The Run-Up to Implementation

MetaBank’s early start on its CECL transition is complemented by a Sept. 30 fiscal year end that gives the financial institution an additional nine months before filing the first estimate under CECL. Volek and her team will be able to run parallel estimates for a year and a half and for all of their portfolios “for at least five quarters,” she noted.

“Starting early was valuable, especially given the way we have been growing and changing. It gave us time to break down the project into manageable pieces so we could evaluate and take our time and make good decisions – and to do the analysis on the Crestmark loan and lease portfolios without having to rush.”

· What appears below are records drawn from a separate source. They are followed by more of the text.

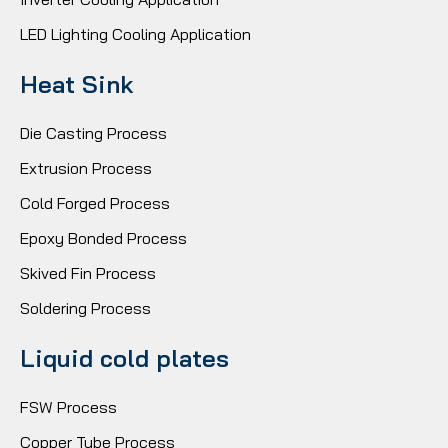
LED Lighting Cooling Application
Heat Sink
Die Casting Process
Extrusion Process
Cold Forged Process
Epoxy Bonded Process
Skived Fin Process
Soldering Process
Liquid cold plates
FSW Process
Copper Tube Process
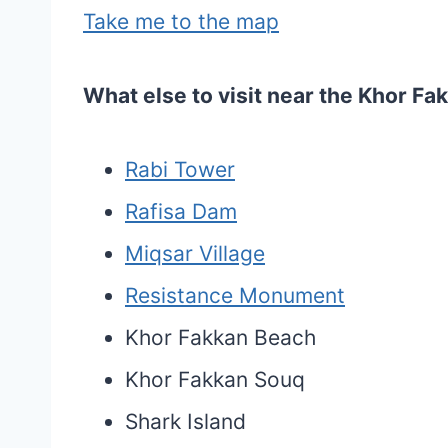
Take me to the map
What else to visit near the Khor F
Rabi Tower
Rafisa Dam
Miqsar Village
Resistance Monument
Khor Fakkan Beach
Khor Fakkan Souq
Shark Island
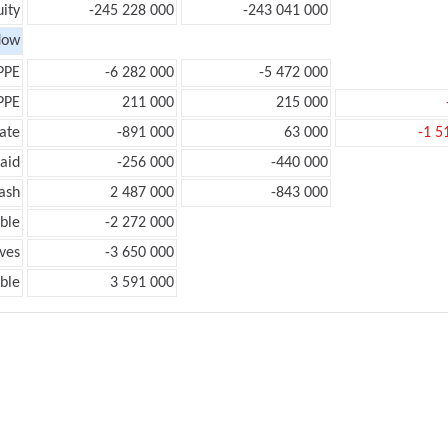
ity
-245 228 000
-243 041 000
low
PPE
-6 282 000
-5 472 000
PPE
211 000
215 000
ate
-891 000
63 000
-1 5
aid
-256 000
-440 000
ash
2 487 000
-843 000
ble
-2 272 000
ves
-3 650 000
ble
3 591 000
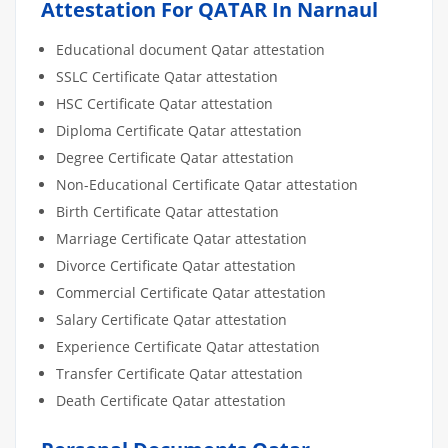
Attestation For QATAR In Narnaul
Educational document Qatar attestation
SSLC Certificate Qatar attestation
HSC Certificate Qatar attestation
Diploma Certificate Qatar attestation
Degree Certificate Qatar attestation
Non-Educational Certificate Qatar attestation
Birth Certificate Qatar attestation
Marriage Certificate Qatar attestation
Divorce Certificate Qatar attestation
Commercial Certificate Qatar attestation
Salary Certificate Qatar attestation
Experience Certificate Qatar attestation
Transfer Certificate Qatar attestation
Death Certificate Qatar attestation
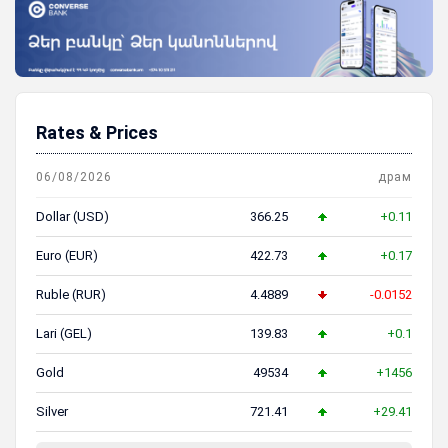
Rates & Prices
06/08/2026
драм
Dollar (USD)
366.25
+0.11
Euro (EUR)
422.73
+0.17
Ruble (RUR)
4.4889
-0.0152
Lari (GEL)
139.83
+0.1
Gold
49534
+1456
Silver
721.41
+29.41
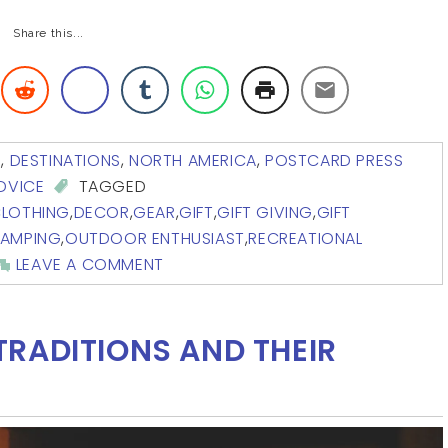
Share this...
G
,
DESTINATIONS
,
NORTH AMERICA
,
POSTCARD PRESS
ADVICE
TAGGED
LOTHING
,
DECOR
,
GEAR
,
GIFT
,
GIFT GIVING
,
GIFT
CAMPING
,
OUTDOOR ENTHUSIAST
,
RECREATIONAL
LEAVE A COMMENT
RADITIONS AND THEIR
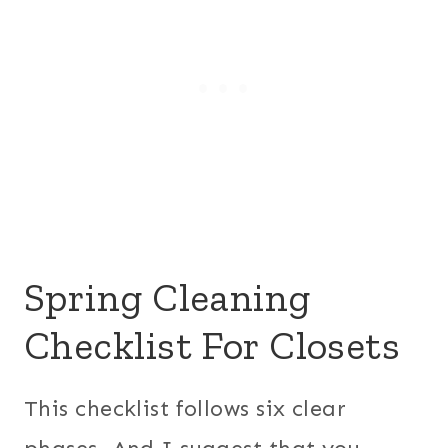
Spring Cleaning
Checklist For Closets
This checklist follows six clear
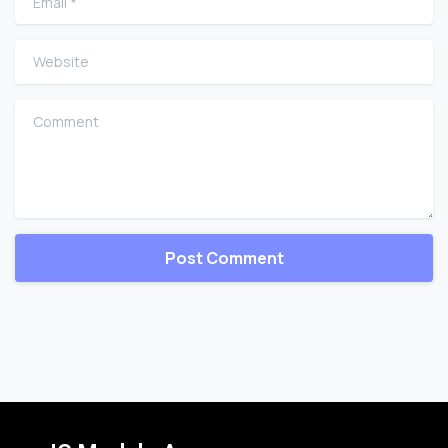
Website
Comment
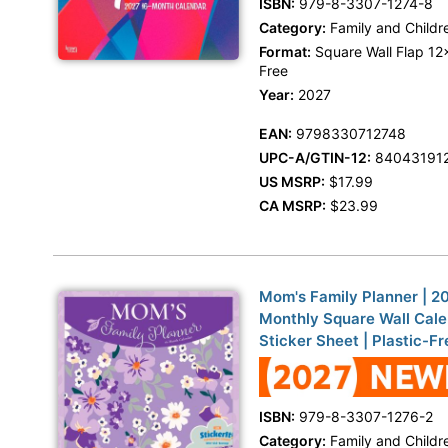
ISBN:
979-8-3307-1274-8
Category:
Family and Childr
Format:
Square Wall Flap 12x
Free
Year:
2027
EAN:
9798330712748
UPC-A/GTIN-12:
84043191
US MSRP:
$17.99
CA MSRP:
$23.99
Mom's Family Planner | 20
Monthly Square Wall Cale
Sticker Sheet | Plastic-Fr
ISBN:
979-8-3307-1276-2
Category:
Family and Childr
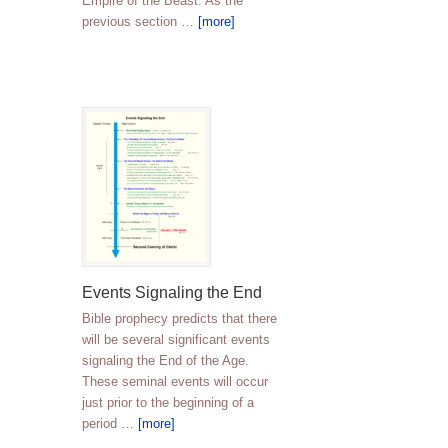
Empire of the Beast. As the
previous section …
[more]
Events Signaling the End
Bible prophecy predicts that there
will be several significant events
signaling the End of the Age.
These seminal events will occur
just prior to the beginning of a
period …
[more]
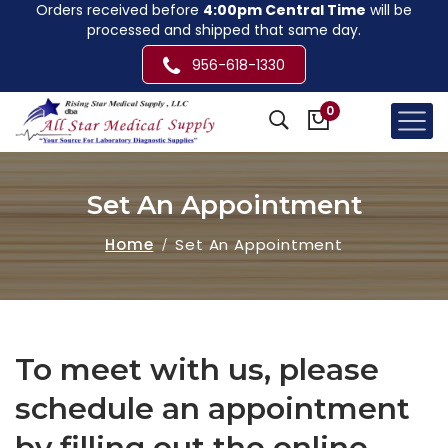
Orders received before
4:00pm Central Time
will be
processed and shipped that same day.
956-618-1330
0
Set An Appointment
Home
Set An Appointment
To meet with us, please
schedule an appointment
by filling out the online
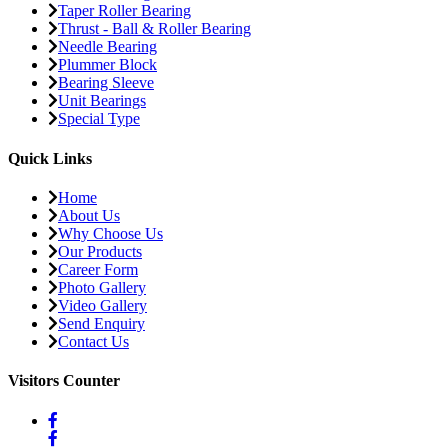
Taper Roller Bearing
Thrust - Ball & Roller Bearing
Needle Bearing
Plummer Block
Bearing Sleeve
Unit Bearings
Special Type
Quick Links
Home
About Us
Why Choose Us
Our Products
Career Form
Photo Gallery
Video Gallery
Send Enquiry
Contact Us
Visitors Counter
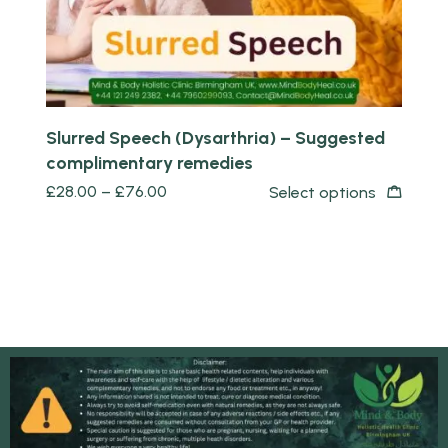
Slurred Speech (Dysarthria) – Suggested
complimentary remedies
£
28.00
–
£
76.00
Select options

Volek will continue to use Excel for the bank’s incurred loss estimates and the LLA to run the Cohort CECL model parallel. Running parallel will allow MetaBank to see how the Cohort estimates stack up against its incurred loss estimates.

“How CECL will impact us is the big thing everybody wants to know. That was another advantage of starting early. We’re able to give guidance to our investors. We have a very low loss rate, with not a lot of charge-offs, even during the economic downturn, which has made it a challenge to get adequate coverage. The LLA software is incredibly flexible, so we can fine-tune our assumptions and how we look at Q-factors going forward.”

For some institutions, transitioning to CECL has been a burden. For Sheila Volek, it has been a compelling journey of discovery.

“I’m excited about CECL. I love data and analysis. I’m interested in seeing the impact of the standard, not only on MetaBank but around the industry.”